Often cited as one of the great Rust Belt turnarounds, the revivification still took a decade and it still has not restored it to its former glory. "We still lag in the national average of job and small business creation," concedes Mr. Flanagan, "But our comeback is still one of the great comebacks of any city in this region."
Improving job creation is a tough nut for Pittsburgh to crack. Via the Pittsburgh Today blog, we can see how the region is growing in terms of entrepreneurship. How Pittsburgh can continue this upward trend is unclear. However, I'm encouraged by the iPort project:
iPort is a program launched and managed by TiE-Pittsburgh and the Pittsburgh Regional Alliance, with the objective of promoting business development in the Pittsburgh region by promoting the region’s business interaction with India. Specifically, iPort focuses on three objectives:
- To attract investment and business presence from businesses in India into the Pittsburgh region by educating them of advantages offered by the region and assisting them in their initial exploration / set up efforts in the region.

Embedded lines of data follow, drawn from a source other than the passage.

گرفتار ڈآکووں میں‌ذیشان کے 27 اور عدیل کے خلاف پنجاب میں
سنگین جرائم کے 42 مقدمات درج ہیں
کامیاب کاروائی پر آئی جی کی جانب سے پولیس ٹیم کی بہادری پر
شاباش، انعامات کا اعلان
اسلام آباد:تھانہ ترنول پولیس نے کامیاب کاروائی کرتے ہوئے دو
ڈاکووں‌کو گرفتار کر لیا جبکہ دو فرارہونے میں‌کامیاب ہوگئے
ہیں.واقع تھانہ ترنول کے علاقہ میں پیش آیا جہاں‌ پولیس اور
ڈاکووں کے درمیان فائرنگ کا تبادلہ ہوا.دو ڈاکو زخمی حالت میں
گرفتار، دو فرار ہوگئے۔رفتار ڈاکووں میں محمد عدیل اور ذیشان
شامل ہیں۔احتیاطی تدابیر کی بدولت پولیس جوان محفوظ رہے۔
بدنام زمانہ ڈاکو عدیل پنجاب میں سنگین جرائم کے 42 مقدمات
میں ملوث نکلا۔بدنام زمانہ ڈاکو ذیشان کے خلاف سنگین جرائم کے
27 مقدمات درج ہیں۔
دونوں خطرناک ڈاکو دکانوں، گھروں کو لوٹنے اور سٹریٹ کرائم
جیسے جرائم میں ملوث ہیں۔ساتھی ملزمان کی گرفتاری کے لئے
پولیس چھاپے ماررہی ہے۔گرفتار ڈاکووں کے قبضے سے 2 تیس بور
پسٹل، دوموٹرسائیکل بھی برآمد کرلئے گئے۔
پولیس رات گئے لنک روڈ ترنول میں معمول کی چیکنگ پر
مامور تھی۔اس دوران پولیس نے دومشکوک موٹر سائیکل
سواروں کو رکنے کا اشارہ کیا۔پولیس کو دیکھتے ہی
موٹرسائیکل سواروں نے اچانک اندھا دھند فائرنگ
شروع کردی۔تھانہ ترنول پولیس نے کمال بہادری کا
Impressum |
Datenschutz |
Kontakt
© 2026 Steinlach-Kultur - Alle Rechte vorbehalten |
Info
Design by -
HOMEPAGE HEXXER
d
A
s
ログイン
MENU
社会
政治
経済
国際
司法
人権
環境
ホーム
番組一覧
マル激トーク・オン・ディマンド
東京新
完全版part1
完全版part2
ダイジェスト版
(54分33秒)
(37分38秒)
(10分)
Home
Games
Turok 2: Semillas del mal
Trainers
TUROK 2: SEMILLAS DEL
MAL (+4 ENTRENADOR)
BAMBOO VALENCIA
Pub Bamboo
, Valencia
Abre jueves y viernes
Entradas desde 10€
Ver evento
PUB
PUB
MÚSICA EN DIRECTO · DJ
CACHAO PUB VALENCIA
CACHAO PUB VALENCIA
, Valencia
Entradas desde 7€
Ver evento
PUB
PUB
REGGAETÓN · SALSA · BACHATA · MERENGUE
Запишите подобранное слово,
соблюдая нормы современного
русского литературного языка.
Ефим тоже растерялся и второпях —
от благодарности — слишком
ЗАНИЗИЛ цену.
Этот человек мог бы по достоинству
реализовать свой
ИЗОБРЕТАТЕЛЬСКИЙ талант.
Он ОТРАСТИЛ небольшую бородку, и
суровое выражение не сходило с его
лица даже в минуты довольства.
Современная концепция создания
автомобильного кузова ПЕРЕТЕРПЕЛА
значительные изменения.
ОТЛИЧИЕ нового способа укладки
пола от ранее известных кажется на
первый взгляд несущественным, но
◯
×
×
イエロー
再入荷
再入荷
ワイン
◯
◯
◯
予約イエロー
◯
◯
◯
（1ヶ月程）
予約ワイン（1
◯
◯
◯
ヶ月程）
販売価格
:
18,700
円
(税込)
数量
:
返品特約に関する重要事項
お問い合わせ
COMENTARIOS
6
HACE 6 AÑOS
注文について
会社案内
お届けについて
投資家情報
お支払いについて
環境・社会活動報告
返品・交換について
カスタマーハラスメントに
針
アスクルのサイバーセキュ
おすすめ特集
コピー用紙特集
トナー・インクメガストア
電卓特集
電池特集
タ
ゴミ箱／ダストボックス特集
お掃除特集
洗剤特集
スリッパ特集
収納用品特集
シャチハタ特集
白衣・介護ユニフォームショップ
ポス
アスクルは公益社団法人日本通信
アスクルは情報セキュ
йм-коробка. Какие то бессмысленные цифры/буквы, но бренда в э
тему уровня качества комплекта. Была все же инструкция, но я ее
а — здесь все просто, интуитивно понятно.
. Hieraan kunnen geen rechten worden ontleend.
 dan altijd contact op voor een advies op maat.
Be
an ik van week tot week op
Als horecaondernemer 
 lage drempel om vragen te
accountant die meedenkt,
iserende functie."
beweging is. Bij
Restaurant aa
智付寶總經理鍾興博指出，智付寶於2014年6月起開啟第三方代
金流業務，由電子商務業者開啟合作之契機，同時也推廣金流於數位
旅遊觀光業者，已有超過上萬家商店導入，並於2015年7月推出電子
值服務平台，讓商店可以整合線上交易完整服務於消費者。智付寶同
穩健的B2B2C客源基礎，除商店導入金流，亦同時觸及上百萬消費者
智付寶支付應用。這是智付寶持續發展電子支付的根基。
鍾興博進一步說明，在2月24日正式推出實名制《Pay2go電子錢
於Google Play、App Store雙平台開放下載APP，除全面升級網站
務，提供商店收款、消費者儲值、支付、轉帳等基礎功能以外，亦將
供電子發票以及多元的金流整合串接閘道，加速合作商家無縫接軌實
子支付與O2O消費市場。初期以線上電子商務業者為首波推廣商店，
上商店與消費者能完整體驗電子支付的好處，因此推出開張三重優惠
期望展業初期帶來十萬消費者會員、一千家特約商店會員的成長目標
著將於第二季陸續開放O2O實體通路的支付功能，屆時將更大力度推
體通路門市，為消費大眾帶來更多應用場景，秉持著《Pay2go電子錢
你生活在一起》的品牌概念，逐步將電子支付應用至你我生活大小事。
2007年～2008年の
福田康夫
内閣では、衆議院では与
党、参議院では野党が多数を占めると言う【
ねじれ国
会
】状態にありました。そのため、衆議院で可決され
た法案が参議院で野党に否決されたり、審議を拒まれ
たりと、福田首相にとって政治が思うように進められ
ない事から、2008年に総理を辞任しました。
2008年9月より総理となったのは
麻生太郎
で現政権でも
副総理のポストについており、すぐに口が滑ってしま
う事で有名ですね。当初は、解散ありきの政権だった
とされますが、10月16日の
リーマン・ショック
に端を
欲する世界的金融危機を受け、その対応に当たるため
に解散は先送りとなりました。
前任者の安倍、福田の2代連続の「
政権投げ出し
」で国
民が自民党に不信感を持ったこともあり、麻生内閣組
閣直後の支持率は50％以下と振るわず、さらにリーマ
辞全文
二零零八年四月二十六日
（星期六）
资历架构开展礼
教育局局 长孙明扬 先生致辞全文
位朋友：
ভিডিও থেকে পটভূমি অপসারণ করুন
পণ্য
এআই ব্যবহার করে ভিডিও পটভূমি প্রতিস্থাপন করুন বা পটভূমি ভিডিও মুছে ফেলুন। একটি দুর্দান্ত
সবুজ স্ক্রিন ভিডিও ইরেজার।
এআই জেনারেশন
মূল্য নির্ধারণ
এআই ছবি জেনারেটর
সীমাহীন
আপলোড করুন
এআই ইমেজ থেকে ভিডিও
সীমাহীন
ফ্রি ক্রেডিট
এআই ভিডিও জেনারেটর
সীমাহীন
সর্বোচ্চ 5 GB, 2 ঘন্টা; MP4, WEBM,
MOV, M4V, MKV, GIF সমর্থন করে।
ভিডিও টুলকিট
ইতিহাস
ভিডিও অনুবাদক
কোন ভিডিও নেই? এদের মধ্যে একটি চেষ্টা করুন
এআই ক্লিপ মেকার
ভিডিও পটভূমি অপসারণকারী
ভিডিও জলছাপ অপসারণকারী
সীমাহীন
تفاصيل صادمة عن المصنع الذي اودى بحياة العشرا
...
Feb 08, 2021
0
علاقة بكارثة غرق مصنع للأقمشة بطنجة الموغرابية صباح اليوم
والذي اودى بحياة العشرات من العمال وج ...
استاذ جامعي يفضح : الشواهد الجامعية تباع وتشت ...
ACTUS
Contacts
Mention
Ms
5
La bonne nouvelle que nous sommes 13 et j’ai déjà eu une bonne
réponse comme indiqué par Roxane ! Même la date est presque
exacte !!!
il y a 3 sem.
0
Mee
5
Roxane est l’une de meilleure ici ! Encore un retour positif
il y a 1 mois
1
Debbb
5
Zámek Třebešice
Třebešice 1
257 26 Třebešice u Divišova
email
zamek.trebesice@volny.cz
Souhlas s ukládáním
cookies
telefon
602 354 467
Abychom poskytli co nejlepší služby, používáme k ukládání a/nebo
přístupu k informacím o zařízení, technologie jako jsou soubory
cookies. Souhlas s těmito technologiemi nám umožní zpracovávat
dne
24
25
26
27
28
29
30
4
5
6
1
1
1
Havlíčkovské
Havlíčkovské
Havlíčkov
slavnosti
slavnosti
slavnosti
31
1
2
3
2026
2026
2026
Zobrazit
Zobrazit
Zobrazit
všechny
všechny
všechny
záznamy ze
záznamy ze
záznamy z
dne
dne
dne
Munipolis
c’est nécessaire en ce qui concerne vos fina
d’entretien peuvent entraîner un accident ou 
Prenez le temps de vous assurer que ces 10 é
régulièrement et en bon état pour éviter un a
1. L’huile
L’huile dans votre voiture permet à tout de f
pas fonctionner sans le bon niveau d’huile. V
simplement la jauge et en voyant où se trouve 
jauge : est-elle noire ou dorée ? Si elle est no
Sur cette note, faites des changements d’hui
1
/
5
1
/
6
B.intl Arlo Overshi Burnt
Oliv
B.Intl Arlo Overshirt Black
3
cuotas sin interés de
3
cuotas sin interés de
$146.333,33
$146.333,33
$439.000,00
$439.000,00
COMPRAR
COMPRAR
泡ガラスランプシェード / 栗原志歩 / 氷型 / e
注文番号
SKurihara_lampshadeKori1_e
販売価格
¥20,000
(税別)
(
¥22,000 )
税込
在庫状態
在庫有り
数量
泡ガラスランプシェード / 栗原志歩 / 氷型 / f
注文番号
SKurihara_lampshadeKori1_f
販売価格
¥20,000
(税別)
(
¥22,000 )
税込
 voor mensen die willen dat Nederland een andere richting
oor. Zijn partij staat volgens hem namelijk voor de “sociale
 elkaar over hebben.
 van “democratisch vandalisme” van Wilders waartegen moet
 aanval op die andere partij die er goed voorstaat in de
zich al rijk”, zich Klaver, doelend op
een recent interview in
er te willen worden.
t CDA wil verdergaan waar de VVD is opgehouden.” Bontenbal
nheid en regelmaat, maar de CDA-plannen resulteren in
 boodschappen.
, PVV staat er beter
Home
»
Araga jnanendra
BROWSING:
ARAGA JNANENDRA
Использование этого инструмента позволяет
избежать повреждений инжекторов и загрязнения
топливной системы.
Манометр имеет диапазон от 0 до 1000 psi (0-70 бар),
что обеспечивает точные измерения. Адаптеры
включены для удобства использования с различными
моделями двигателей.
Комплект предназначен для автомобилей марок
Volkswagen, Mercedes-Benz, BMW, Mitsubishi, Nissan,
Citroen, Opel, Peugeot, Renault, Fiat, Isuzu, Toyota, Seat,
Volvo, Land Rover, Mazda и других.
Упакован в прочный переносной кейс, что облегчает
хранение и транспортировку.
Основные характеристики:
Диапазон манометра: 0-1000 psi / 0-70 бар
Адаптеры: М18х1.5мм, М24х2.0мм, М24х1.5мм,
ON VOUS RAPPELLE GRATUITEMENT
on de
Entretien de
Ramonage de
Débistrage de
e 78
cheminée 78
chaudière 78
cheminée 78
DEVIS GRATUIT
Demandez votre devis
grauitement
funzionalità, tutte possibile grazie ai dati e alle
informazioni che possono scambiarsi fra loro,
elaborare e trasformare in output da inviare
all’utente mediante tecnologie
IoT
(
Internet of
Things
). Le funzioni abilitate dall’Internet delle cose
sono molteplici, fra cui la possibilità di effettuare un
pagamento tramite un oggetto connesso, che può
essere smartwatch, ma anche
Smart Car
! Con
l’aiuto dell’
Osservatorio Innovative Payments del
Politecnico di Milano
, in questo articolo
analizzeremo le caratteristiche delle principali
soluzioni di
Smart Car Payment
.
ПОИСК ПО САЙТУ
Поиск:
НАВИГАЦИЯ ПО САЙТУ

- To attract investors/entrepreneurs of Indian origin to the Pittsburgh region by educating them about opportunities offered by the Pittsburgh region.
- To assist companies in the Pittsburgh region with their expansion strategy to India by providing them information, contacts, networking opportunities and guidance about doing business in India.
I would suggest something akin to iPort for the entire Great Lakes mega-region. I can imagine this approach working for Cleveburgh. The first step is Rust Belt cities networking with each other. Windsor can do more than learn from Pittsburgh. Windsor should collaborate with Pittsburgh.